51Pour éviter l’écueil, nous devons réfléchir aux moyens de dépasser la binarité dans la formalisation des objets de la recherche sur le Genre. Desserrer l’étau ce peut être aussi introduire de la pluralité. Ainsi, l’enquête sur la bbc (Cullity et Younger, 2009) ne se contente t’elle pas de mesurer l’identité homme femme ; elle ajoute une troisième catégorie (ce que l’on ne peut pas affecter à un sexe, comme un témoignage anonyme par exemple), mais aussi déplie l’univers du vivant en rajoutant la catégorie animale. Certes c’est pour déplorer que le nombre de sujets consacrés aux animaux soit supérieur à celui de ceux qui porte sur les femmes – on est au Royaume-Uni –, mais c’est néanmoins une piste pour penser l’homme pas seulement dans sa différence avec la femme, mais aussi dans d’autres dimensions.

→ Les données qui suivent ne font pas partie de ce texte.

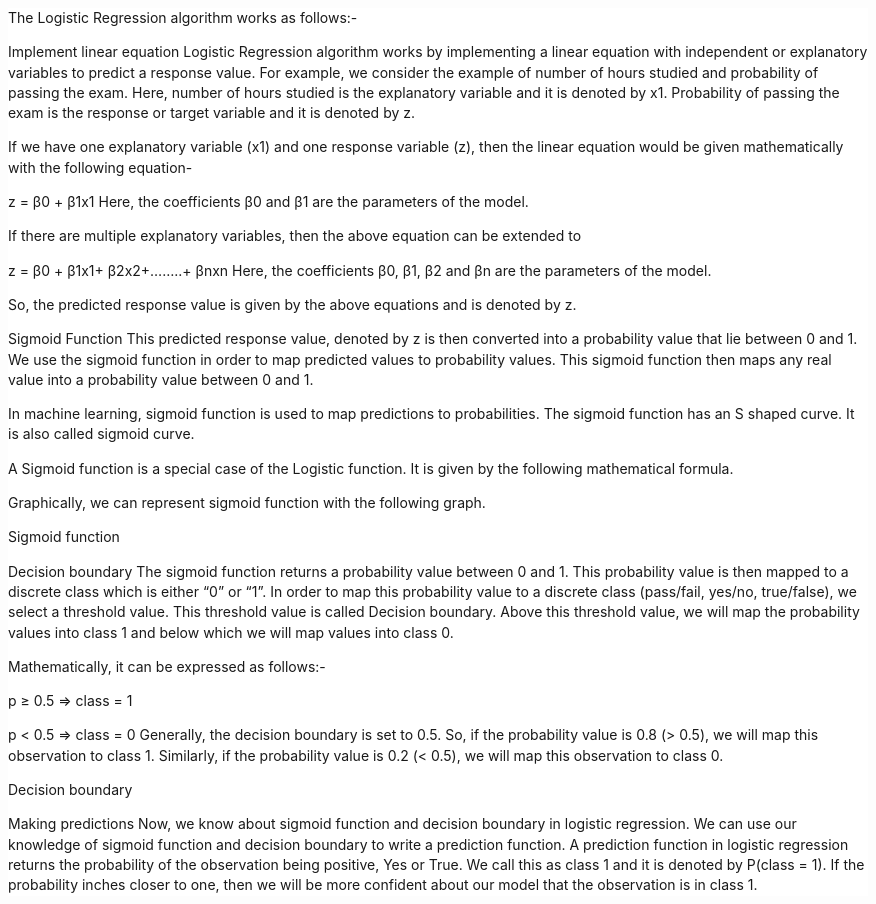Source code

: The Logistic Regression algorithm works as follows:-

Implement linear equation
Logistic Regression algorithm works by implementing a linear equation with independent or explanatory variables to predict a response value. For example, we consider the example of number of hours studied and probability of passing the exam. Here, number of hours studied is the explanatory variable and it is denoted by x1. Probability of passing the exam is the response or target variable and it is denoted by z.

If we have one explanatory variable (x1) and one response variable (z), then the linear equation would be given mathematically with the following equation-

z = β0 + β1x1
Here, the coefficients β0 and β1 are the parameters of the model.

If there are multiple explanatory variables, then the above equation can be extended to

z = β0 + β1x1+ β2x2+……..+ βnxn
Here, the coefficients β0, β1, β2 and βn are the parameters of the model.

So, the predicted response value is given by the above equations and is denoted by z.

Sigmoid Function
This predicted response value, denoted by z is then converted into a probability value that lie between 0 and 1. We use the sigmoid function in order to map predicted values to probability values. This sigmoid function then maps any real value into a probability value between 0 and 1.

In machine learning, sigmoid function is used to map predictions to probabilities. The sigmoid function has an S shaped curve. It is also called sigmoid curve.

A Sigmoid function is a special case of the Logistic function. It is given by the following mathematical formula.

Graphically, we can represent sigmoid function with the following graph.

Sigmoid function

Decision boundary
The sigmoid function returns a probability value between 0 and 1. This probability value is then mapped to a discrete class which is either “0” or “1”. In order to map this probability value to a discrete class (pass/fail, yes/no, true/false), we select a threshold value. This threshold value is called Decision boundary. Above this threshold value, we will map the probability values into class 1 and below which we will map values into class 0.

Mathematically, it can be expressed as follows:-

p ≥ 0.5 => class = 1


p < 0.5 => class = 0 
Generally, the decision boundary is set to 0.5. So, if the probability value is 0.8 (> 0.5), we will map this observation to class 1. Similarly, if the probability value is 0.2 (< 0.5), we will map this observation to class 0.

Decision boundary

Making predictions
Now, we know about sigmoid function and decision boundary in logistic regression. We can use our knowledge of sigmoid function and decision boundary to write a prediction function. A prediction function in logistic regression returns the probability of the observation being positive, Yes or True. We call this as class 1 and it is denoted by P(class = 1). If the probability inches closer to one, then we will be more confident about our model that the observation is in class 1.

52Introduire de la pluralité, c’est enfin user du concept de Genre dans tout son potentiel déconstructiviste et sans le restreindre à une interrogation sur les hommes et les femmes : le masculin et le féminin se jouant de la binarité biologique, il s’agirait de « queeriser » l’approche en partant des « performances » de Genre plutôt qu’en présupposant une identité de Genre (Butler 2005).
53En participant à une telle enquête et par cet article, notre objectif n’est pas (ou pas exclusivement) de faire en sorte que pour tout jardinier une jardinière soit interrogée ou que le statut marital ou paternel des plombiers soit évoqué aussi souvent que celui des plombières ; il s’agissait aussi et surtout de revenir sur ce que pourrait être un monde médiatique moins bipolaire, de réfléchir à des grilles de lecture et à des méthodes d’analyse qui ne supposeraient pas une partition aussi contrainte du monde : s’il y a des femmes, il y a également des hommes, mais aussi des neutres, des êtres qui ne sont pas définis par leur sexe, des êtres dont le sexe est ambigu, dont le Genre est hors sujet ou n’a pas lieu d’être mobilisé. En attendant que le silence dans l’ordre du discours marque la promesse de l’accomplissement de l’égalité des sexes.